# Range of information in Aires book?



## Suenliam (Mar 22, 2006)

Hallo everyone,

We mostly use campsites and have the Michelin guide which has proved fairly comprehensive for our needs in the past. However, with the amount of information gleaned from this site, I wonder where the other thousands of sites are! Does the Aires book list just Aires or does it have details of fully serviced campsites.

Although we use the Michelin guide it is sometimes used for excluding expensive sites (usually coastal and very commercial sites).

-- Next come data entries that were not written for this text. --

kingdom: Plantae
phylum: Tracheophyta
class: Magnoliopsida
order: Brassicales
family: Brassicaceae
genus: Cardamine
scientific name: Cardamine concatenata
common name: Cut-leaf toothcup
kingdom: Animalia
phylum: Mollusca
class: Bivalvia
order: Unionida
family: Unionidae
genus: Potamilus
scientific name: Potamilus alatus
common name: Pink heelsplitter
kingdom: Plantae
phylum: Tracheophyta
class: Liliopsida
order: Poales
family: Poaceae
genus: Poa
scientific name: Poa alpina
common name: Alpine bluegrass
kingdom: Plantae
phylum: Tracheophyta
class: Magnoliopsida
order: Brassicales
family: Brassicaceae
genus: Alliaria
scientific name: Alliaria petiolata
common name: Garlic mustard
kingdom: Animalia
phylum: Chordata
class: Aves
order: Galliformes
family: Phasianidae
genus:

Getting ready for our departure in the middle of May for six weeks. then back for six weeks and away again for another six weeks. Can't wait! 

Thanks
Sue


----------



## peejay (May 10, 2005)

Hi Sue,

The aires book does list campsites but they are usually only included if they accept motorhomes to replenish their tanks before moving on etc, sometimes called 'aire interieur Campingcar de passage', similarly some campsites are listed if they have dedicated overnight m/home parking outside the site, referred to as 'aire exterieur avec parking' and some have special prices specifically for motorhomes to stay on site overnight, referred to as 'aire interieur 1 nuit mini'.

When we go away to france we arm ourselves with the aires book and the Caravan clubs publication 'Caravan Europe vol1' which we've always found very handy.

You might also like to have a look at the aires miniguide if you haven't already done so....

http://www.motorhomefacts.com/modules.php?name=Aires

Have a great holiday,

pete.


----------



## Suenliam (Mar 22, 2006)

Many thanks Pete - just exactly the information I wanted. The mini site means I will spend even more time in front of this screen!
Sue


----------



## carol (May 9, 2005)

Hi Sue

The Aires book lists mainly Aires, except a few of themhave actually motorhome facilities within campsites themselves.

We stayed for the second year running for 8 weeks throughout France ONLY on Aires, and only a few of those actually charged, and some had free electricity as well....but you do need to be early for those.

Recommend them to everyone, and there is a photo album of aires in the gallery.

Carol


----------